How many fleet operators select fleet managers based on their capability to develop talent and grow people?  How many spend time and effort training and upskilling their fleet managers to motivate, encourage, grow or develop a high-performance driving team? Not many.  Generally speaking, fleet managers’ critical success factors are based on the ‘hard’ measures related to reducing the operation cost, managing repairs and maintenance cost, and managing fuel consumption. The general focus is on the assets and, ironically, not on the behaviours and driving styles typified by the people that drive these bottom-line measures.

In most cases, discussions with the driver who recorded events out on the road only occur after the events have happened, when the driver returns to a home base.  Typically fleet managers are technically strong but are not coached and trained to have a skill set that focuses on developing and motivating people. It follows that their correction methods are not generally in a style that would encourage a desire to change behaviour.

And why wouldn’t you? This person is responsible for millions of rands of product. The tools we have to monitor driver behaviour can be more effective if we incentivise the good behaviour, rather than just punish the bad. I mentioned earlier that modern tools flag the issues to be addressed later, which is a poor reinforcement technique. The tool I currently use, Greenroad, uses an in-cab system that provides real-time notifications and monitoring of flagged behaviours. We have seen through this system relatively quick aligment and change in behaviour where the driving style becomes smoother, safer, and far more predictable. The reason for this rapid change is the real-time in-cab coaching that the system allows; as the driver makes an error, they are immediately alerted by an orange or red light coupled with a short auditory warning enabling the driver to correct immediately.

We have found that adding a level of gamification to the system and providing incentives for consistent and cost-saving driving standards sustains and drives the team to continue to improve. Globally we have seen that companies that successfully implemented and gamified the system have seen repairs and maintenance cost reductions of up to 15%, reductions in fuel spend of up to 25%, and accident cost reduction of 80%. Here was money sitting in their income statement that could be directly siphoned to their bottom line.

Such companies changed the way they engage with their drivers. They trained the fleet controllers to celebrate success rather than punish the failures. Team members put pressure on their peers to perform better because of group incentives. Ultimately the reinforcement became self-driven, and as any change manager will tell you when a team starts to reinforce the new behaviour among themselves, the change has truly stuck.
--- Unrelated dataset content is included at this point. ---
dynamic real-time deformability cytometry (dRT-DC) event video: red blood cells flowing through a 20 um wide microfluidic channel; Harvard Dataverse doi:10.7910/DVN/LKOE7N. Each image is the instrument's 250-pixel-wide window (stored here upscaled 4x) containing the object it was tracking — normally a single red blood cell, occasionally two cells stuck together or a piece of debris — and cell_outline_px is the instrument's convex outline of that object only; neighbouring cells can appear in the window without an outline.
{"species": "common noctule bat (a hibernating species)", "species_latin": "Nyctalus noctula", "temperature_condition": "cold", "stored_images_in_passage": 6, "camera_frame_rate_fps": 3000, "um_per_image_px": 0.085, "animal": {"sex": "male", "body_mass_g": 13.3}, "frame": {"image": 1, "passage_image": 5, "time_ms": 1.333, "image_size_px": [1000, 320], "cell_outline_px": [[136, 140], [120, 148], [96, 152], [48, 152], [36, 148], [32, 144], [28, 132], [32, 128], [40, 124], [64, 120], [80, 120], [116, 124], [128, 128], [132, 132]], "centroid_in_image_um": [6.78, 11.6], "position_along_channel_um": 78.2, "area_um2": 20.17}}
These success stories are still few and far between in the logistics industry and far from becoming an industry standard. The current global crisis has only made the industry less humane and more numbers and stats driven, and we need to change how we deal with the people side of logistics and focus on the fundamentals of dignity and respect. What we will find, however, is that those who embrace the idea that people are central to their success will rapidly become the market leaders in our industry. It is already happening, and anyone not already on this train is missing out.